Using Regular Python inside JIT with @bodo.wrap_python¶

Regular Python functions and Bodo JIT functions can be used together in applications arbitrarily, but there are cases where regular Python code needs to be used inside JIT code. For example, you may want to use Bodo's parallel constructs with some code that does not have JIT support yet. The @bodo.wrap_python decorator allows calling regular Python functions without jitting them. The main requirement is that the user has to specify the data type of the function's output.

For example, the following code calls a non-JIT function on rows of a distributed dataframe. The function decorated with @bodo.wrap_python runs as regular Python and its output data type is annotated as float64.

import pandas as pd
import numpy as np
import bodo
import scipy.special as sc


@bodo.wrap_python("float64")
def my_non_jit_function(r):
    return np.log(r.A) + sc.entr(r.B)


@bodo.jit
def objmode_example(n):
    df = pd.DataFrame({"A": np.random.ranf(n), "B": np.arange(n)})
    df["C"] = df.apply(my_non_jit_function, axis=1)
    print(df["C"].sum())


objmode_example(10)

Output Type Specification¶

There are various ways to specify the output data types in wrap_python. Basic data types such as float64 and int64 can be specified as string values (as in the previous example). For more complex data types like dataframes, bodo.typeof() can be used on sample data that has the same type as expected outputs. For example:

df_sample = pd.DataFrame({"A": [0], "B": ["AB"]}, index=[0])
df_type = bodo.typeof(df_sample)


@bodo.wrap_python(df_type)
def g():
    return pd.DataFrame({"A": [1, 2, 3], "B": ["ab", "bc", "cd"]}, index=[3, 2, 1])


@bodo.jit
def f():
    df = g()
    return df

This is equivalent to creating the DataFrameType directly:

df_type = bodo.DataFrameType(
    (bodo.int64[::1], bodo.string_array_type),
    bodo.NumericIndexType(bodo.int64),
    ("A", "B"),
)

The data type can be registered in Bodo so it can be referenced using a string name later:

df_sample = pd.DataFrame({"A": [0], "B": ["AB"]}, index=[0])
bodo.register_type("my_df_type", bodo.typeof(df_sample))


@bodo.wrap_python("my_df_type")
def g():
    return pd.DataFrame({"A": [1, 2, 3], "B": ["ab", "bc", "cd"]}, index=[3, 2, 1])
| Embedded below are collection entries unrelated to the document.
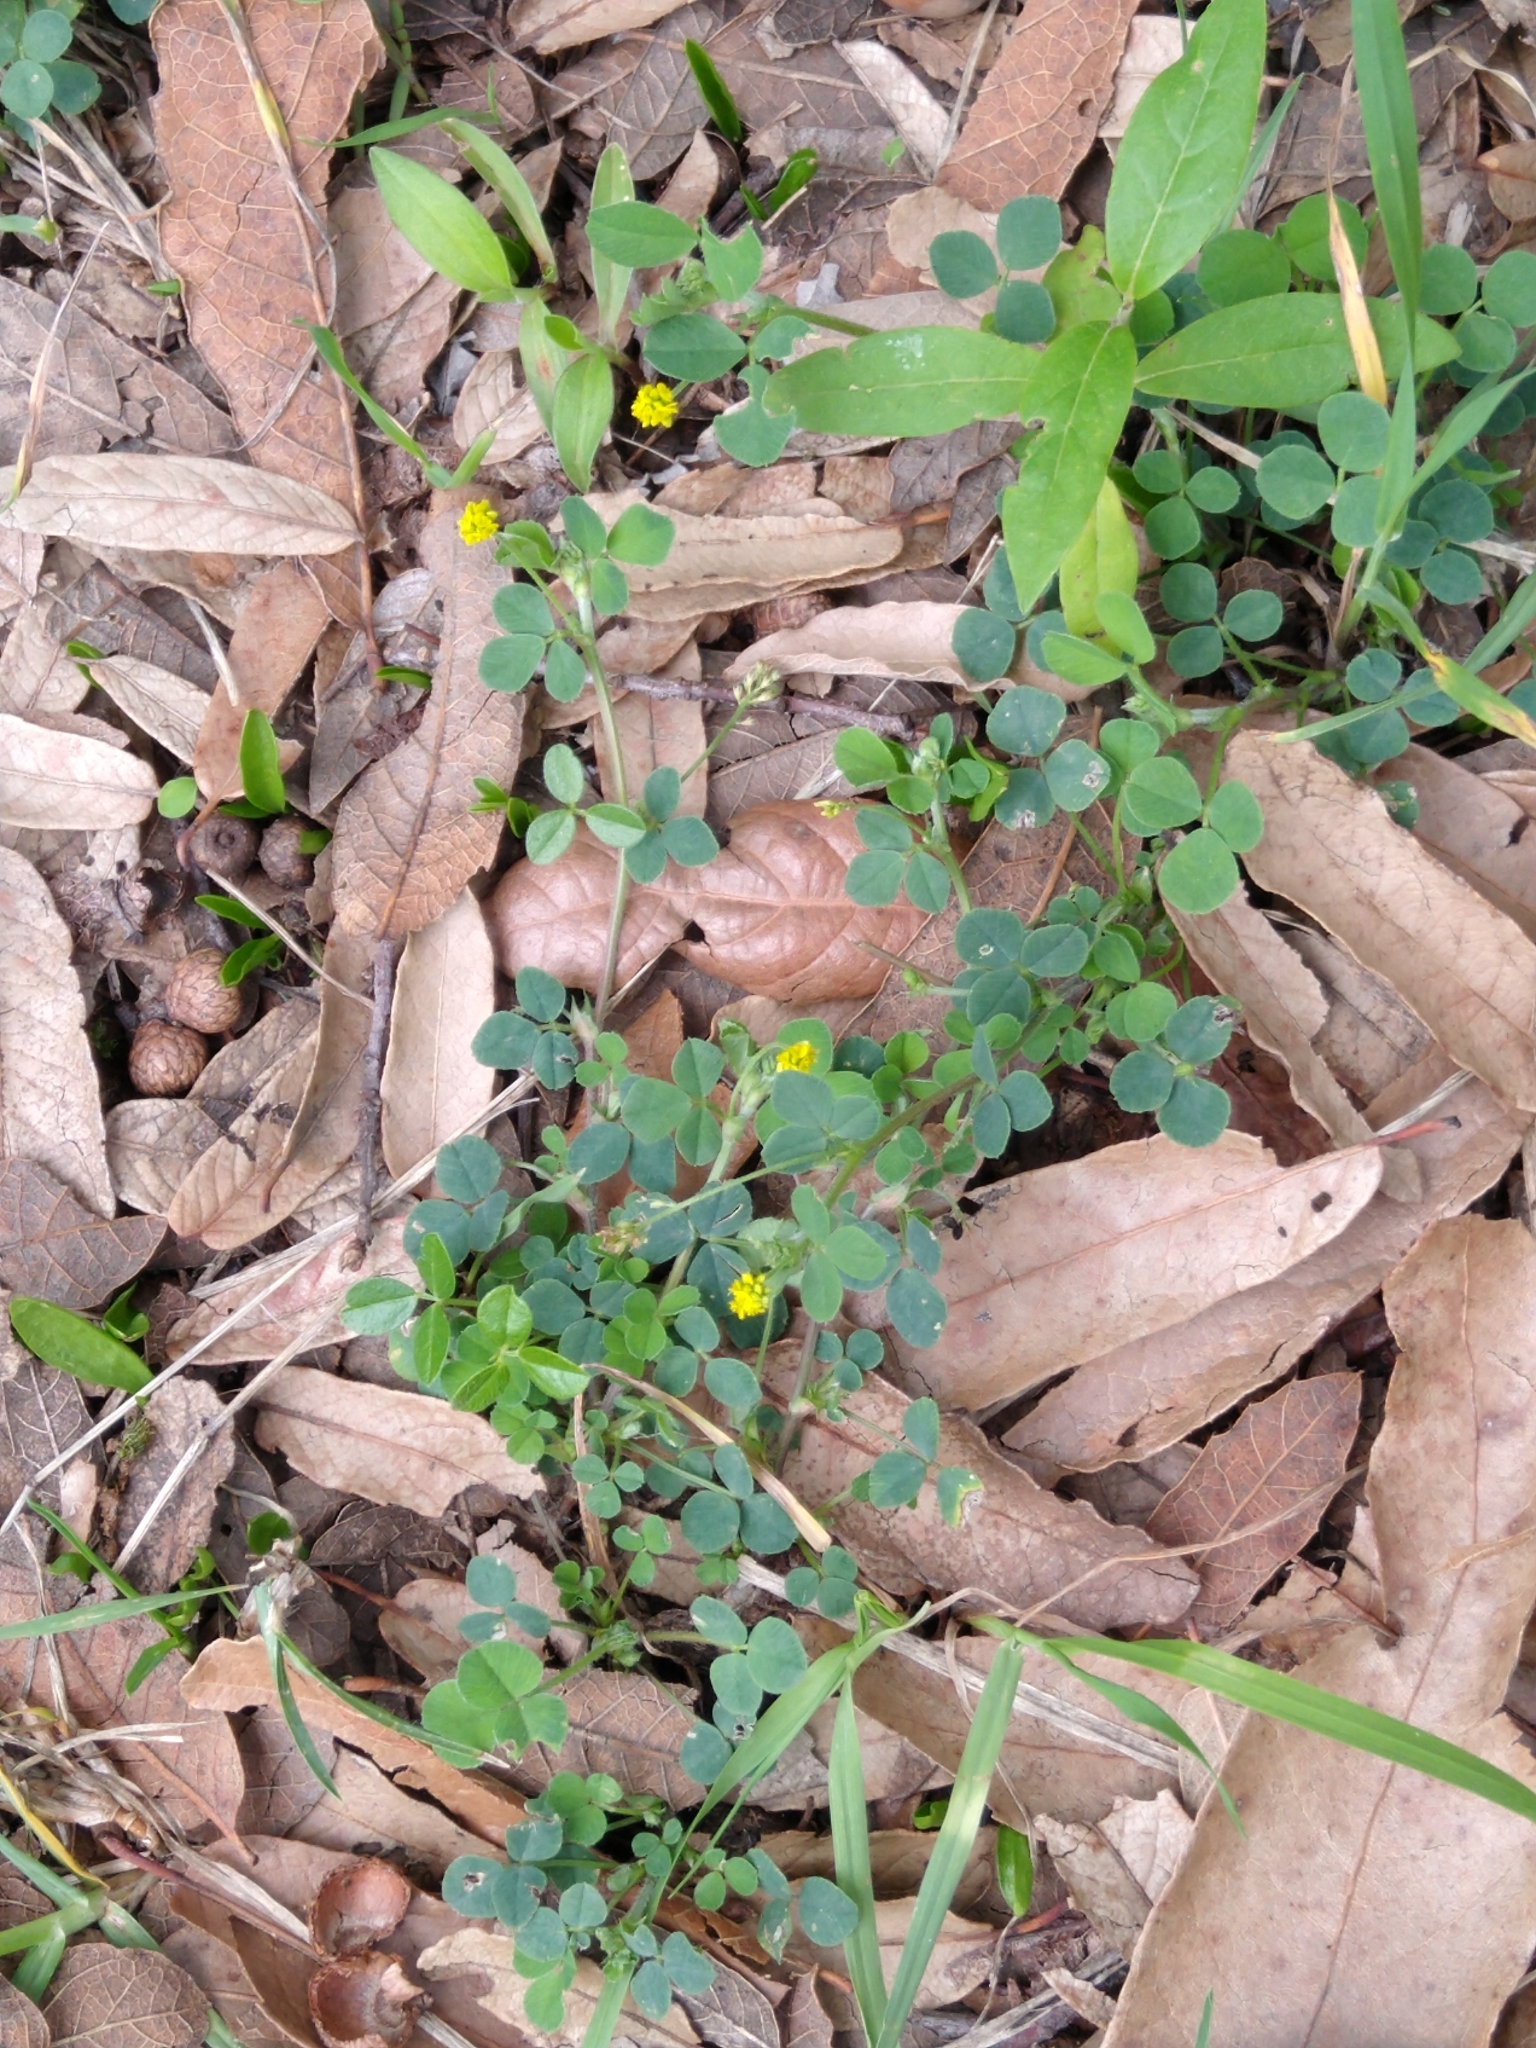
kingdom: Plantae
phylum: Tracheophyta
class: Magnoliopsida
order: Fabales
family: Fabaceae
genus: Medicago
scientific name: Medicago lupulina
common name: Black medick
See pandas datatypes for more details on Bodo data types in general.

What Can Be Done Inside @bodo.wrap_python¶

The code inside @bodo.wrap_python runs in regular Python, which means @bodo.wrap_python does not include Bodo compiler's automatic parallel communication management. Therefore, the computation inside @bodo.wrap_python should be independent on different processors and not require communication. In general:

Operations on scalars are safe
Operations that compute on rows independently are safe
Operations that compute across rows may not be safe

The example below demonstrates a valid use of @bodo.wrap_python, since it uses df.apply(axis=1) which runs on different rows independently.

df_type = bodo.typeof(pd.DataFrame({"A": [1], "B": [1], "C": [1]}))
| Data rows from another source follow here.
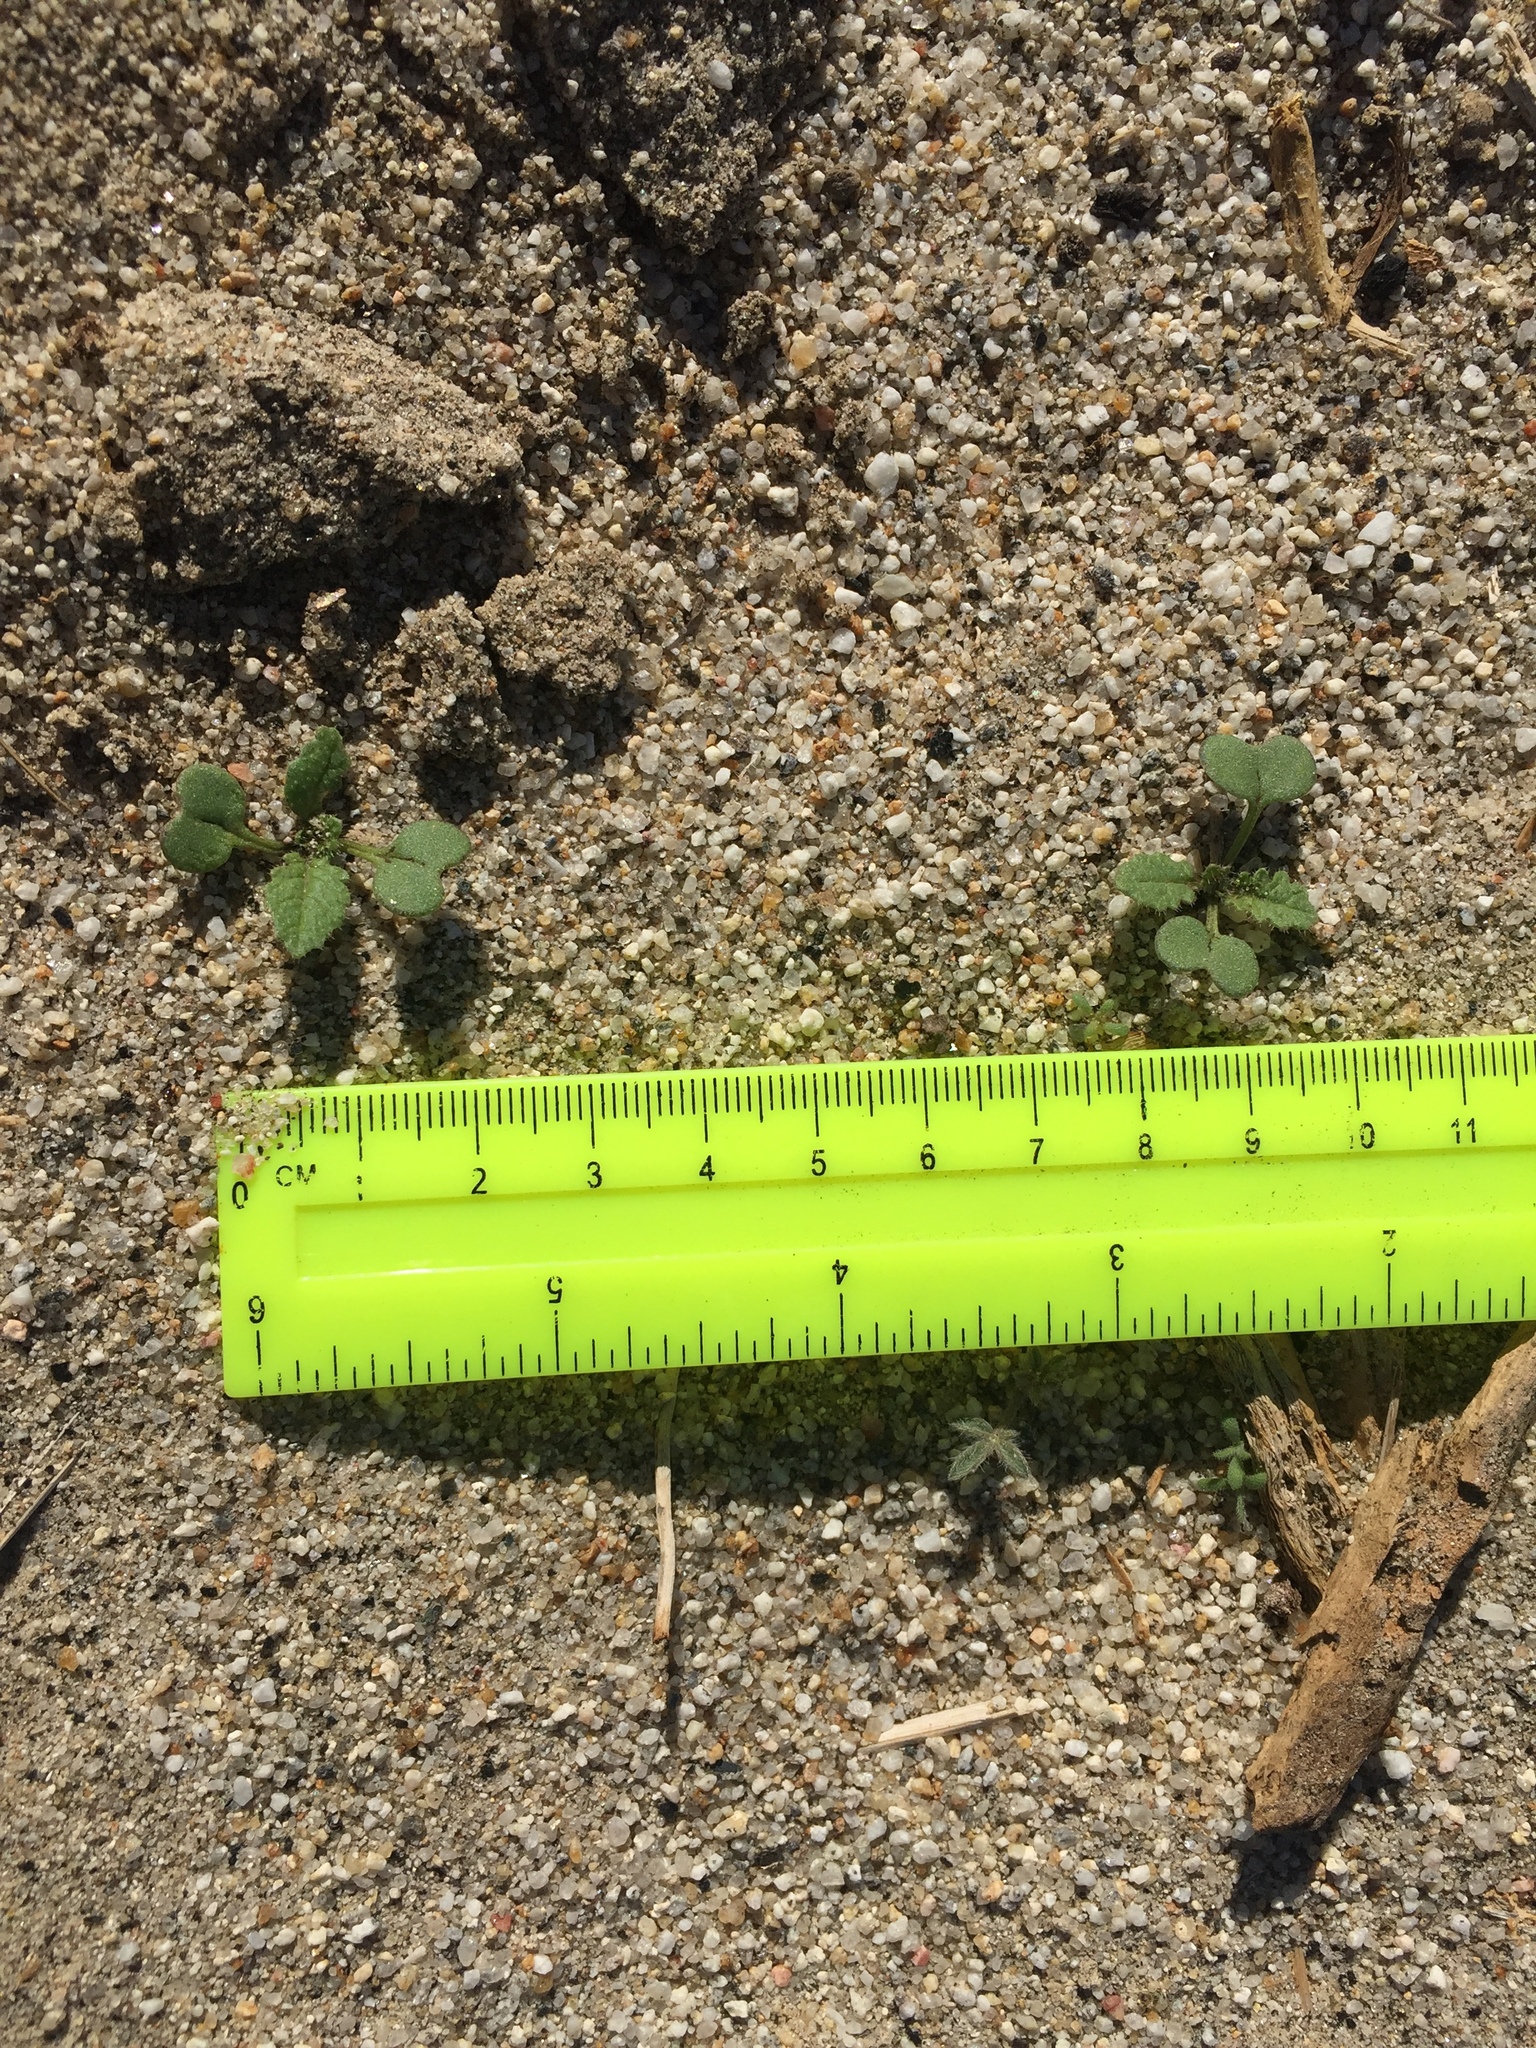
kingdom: Plantae
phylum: Tracheophyta
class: Magnoliopsida
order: Brassicales
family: Brassicaceae
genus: Brassica
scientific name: Brassica tournefortii
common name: Pale cabbage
@bodo.wrap_python(df_type)
def f(df):
    return df.assign(C=df.apply(lambda r: r.A + r.B, axis=1))


@bodo.jit
def valid_objmode():
    df = pd.read_parquet("in_file.pq")
    df2 = f(df)
    df2.to_parquet("out_file.pq")


valid_objmode()

In contrast, the example below demonstrates an invalid use of @bodo.wrap_python. The reason is that groupby computation requires grouping together all rows with the same key across all chunks. However, on each processor, Bodo passes a chunk of df to @bodo.wrap_python which returns results from local groupby computation. Therefore, df2 does not include valid global groupby output.

df_type = bodo.typeof(pd.DataFrame({"A": [1], "B": [1]}))


@bodo.wrap_python(df_type)
def f(df):
    return df.groupby("A", as_index=False).sum()


@bodo.jit
def invalid_objmode():
    df = pd.read_parquet("in_file.pq")
    # Invalid use of wrap_python
    df2 = f(df)
    df2.to_parquet("out_file.pq")


invalid_objmode()